The former prosecutor said her brother would write her “medically unnecessary” prescriptions that she would sell or barter for cocaine, according to prosecutors.

Retired HPD Chief Louis Kealoha Katherine Kealoha leave District Court.
Former Honolulu Deputy Prosecutor Katherine Kealoha is set to be a witness in the drug trial against her brother, Rudolph Puana. Cory Lum/Civil Beat

When Puana was under investigation by the Honolulu Police Department, Kealoha assumed control of the case in an attempt to shield her brother from prosecution, according to court records.

In a separate case, Kealoha pleaded guilty to framing a family member to end a financial dispute.

Kealoha’s expected testimony about her brother has been a point of contention in the lead-up to the trial.

“The government has announced its intent to call Katherine Kealoha as a witness in this case and, one assumes, to ask the jury to credit her testimony,” Puana’s lawyer, Clinton Broden, wrote in a court filing. “This is despite the fact that the government has previously been vociferous in proclaiming that Kealoha was a ‘walking crime spree.’”

Broden wrote that the prosecution is speaking “out of both sides of its mouth” by calling Kealoha as a witness after federal prosecutors branded her a liar and master manipulator in her separate criminal conspiracy case.

“The fact that the government, in an effort to win at any costs, would call a witness who it believes ‘obstruct(s) and interfere(s) with the search for the truth’ and has aided and abetted perjury, makes a mockery of our criminal justice system which would cause any reasonable person to recoil in shock,” Broden wrote.

On Thursday, Assistant U.S. Attorney Colin McDonald responded to Broden’s complaint, calling it an attack on the prosecution, not Kealoha’s truthfulness.

“His desire to … ‘impeach’ Katherine by using the prosecutor’s own words makes clear his true intent: to impeach and impugn the prosecution by suggesting the prosecution is being duplicitous about Kealoha’s credibility,” McDonald wrote.

Judge J. Michael Seabright has not yet ruled on Broden’s motion to admit statements U.S. attorneys have previously made about Kealoha.

Kealoha’s testimony was not the first point of contention in the case against Puana.

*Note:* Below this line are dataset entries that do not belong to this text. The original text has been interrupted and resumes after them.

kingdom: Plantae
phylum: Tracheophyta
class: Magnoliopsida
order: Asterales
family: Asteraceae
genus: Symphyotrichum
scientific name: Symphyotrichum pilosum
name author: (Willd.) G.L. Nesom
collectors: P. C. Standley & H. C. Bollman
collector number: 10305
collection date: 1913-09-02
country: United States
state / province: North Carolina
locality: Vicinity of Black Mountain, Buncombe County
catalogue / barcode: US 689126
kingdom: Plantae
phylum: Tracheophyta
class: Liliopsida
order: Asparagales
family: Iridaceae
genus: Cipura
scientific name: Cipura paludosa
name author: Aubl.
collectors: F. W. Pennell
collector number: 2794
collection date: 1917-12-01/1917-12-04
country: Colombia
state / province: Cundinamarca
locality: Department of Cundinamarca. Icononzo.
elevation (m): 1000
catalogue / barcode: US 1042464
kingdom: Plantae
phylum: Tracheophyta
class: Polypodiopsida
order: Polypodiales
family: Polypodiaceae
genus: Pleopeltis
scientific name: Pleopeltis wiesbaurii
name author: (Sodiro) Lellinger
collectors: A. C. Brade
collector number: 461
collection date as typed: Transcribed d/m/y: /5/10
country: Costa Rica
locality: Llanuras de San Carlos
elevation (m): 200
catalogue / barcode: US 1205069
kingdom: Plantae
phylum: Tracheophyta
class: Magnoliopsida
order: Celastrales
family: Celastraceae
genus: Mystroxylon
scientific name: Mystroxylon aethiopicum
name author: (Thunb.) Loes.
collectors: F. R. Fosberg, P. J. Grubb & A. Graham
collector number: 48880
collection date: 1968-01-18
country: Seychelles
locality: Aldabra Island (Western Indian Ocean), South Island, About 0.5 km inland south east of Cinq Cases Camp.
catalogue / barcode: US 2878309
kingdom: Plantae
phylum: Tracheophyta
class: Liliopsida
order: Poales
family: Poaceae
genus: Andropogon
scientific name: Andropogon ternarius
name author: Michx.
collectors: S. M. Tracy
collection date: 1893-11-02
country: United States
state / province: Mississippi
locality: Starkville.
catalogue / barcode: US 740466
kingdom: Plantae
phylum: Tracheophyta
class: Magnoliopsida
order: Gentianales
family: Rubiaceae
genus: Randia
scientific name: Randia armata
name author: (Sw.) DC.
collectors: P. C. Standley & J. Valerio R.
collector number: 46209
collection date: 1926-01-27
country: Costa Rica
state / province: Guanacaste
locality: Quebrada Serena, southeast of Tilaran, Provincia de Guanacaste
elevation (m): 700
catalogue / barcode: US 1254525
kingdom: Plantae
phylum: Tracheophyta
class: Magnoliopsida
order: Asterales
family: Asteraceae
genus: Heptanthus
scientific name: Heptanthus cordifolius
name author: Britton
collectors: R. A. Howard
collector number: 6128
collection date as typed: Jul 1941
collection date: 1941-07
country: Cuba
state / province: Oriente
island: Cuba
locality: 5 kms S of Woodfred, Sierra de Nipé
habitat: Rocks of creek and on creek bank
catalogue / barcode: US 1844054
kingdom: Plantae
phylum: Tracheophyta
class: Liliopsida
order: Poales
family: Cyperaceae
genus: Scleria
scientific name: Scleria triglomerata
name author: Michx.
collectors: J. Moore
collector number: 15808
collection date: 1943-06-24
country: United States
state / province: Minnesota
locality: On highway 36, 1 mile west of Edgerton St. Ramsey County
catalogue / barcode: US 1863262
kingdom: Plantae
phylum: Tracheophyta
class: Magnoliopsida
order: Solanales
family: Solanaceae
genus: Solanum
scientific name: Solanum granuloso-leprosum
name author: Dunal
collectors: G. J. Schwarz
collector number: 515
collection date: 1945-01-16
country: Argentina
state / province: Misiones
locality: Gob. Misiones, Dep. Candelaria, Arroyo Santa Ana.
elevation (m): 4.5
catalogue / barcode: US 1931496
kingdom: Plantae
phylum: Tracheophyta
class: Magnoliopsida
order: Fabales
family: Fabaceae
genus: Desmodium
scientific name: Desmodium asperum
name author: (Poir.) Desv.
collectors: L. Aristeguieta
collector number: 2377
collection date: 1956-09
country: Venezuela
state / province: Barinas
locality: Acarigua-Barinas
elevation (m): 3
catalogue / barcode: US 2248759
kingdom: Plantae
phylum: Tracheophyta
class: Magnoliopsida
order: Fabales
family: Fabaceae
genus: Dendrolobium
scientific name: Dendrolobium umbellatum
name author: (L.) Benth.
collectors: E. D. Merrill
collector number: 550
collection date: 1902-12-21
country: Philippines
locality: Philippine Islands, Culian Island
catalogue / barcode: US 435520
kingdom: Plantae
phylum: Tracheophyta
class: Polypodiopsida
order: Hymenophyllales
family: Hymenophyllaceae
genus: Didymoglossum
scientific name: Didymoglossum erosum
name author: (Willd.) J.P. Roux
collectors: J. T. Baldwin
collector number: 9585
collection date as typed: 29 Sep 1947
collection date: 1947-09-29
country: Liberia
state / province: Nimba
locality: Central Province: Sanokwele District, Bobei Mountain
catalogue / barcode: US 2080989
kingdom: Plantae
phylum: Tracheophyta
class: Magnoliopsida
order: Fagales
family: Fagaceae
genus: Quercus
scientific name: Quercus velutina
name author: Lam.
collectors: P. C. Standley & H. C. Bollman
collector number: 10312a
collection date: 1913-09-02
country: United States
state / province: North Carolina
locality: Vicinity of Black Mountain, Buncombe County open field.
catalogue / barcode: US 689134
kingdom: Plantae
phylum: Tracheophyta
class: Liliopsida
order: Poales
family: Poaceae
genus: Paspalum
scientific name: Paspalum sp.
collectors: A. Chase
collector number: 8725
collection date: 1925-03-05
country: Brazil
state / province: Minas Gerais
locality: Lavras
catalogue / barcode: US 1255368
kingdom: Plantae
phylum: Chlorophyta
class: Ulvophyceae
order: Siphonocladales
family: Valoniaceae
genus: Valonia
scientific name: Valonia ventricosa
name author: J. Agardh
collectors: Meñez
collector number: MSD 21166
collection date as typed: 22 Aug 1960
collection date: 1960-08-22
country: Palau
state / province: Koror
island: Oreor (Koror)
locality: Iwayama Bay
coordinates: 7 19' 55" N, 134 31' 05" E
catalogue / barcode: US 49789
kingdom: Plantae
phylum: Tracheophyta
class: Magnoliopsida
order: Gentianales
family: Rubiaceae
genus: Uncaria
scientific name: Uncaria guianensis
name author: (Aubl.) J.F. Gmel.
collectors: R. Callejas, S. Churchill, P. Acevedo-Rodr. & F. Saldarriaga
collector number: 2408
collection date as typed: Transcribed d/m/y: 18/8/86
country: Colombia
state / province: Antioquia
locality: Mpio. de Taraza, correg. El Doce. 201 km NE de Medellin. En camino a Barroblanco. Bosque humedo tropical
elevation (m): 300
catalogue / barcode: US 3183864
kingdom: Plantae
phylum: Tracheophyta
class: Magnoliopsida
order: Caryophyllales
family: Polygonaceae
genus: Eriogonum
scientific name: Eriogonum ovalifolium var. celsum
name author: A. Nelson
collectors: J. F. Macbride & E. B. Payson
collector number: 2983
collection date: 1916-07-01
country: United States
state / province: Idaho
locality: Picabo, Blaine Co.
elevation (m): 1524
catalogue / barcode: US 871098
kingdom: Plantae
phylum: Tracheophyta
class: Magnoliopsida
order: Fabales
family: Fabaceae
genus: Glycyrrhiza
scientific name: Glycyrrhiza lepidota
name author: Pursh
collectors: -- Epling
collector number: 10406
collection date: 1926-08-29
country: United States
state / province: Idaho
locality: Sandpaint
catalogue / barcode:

In October, Broden filed a motion to prohibit references to terms such as the “opioid epidemic” or “opioid crisis,” saying that their use could sway a jury.

“References to the public controversy surrounding opioid use would serve no purpose other than to imply to the jury that Dr. Puana is ‘guilty-by-association’ or that convicting Dr. Puana would address a social problem,” Boden wrote.

Seabright granted the request to exclude discussion of the “opioid crisis” or related terms from the trial.

In a filing earlier this month, prosecutors outlined their plan to use Puana’s text messages and phone calls, alongside co-conspirator testimony and data on prescriptions Puana wrote, to assert his guilt. They also plan to include a notebook Puana kept to track his allegedly illicit prescriptions, according to court documents.

Meanwhile, Puana’s defense team plans to argue that his prescriptions were legitimate.

“Dr. Puana … strongly maintains that the medications prescribed to the individuals were for legitimate medical purposes and will present significant evidence supporting this position,” Broden wrote in a trial brief.

“For example, Dr. Puana prescribed opioids to Chris McKinney for well established chronic back pain; he prescribed opioids to Joshua DeRego for shoulder pain that eventually required two operations; and he prescribed opioids to Elena Rodriguez (DeRego’s wife) for chronic regional pain syndrome related to her knee which led a surgeon to recommend surgery.”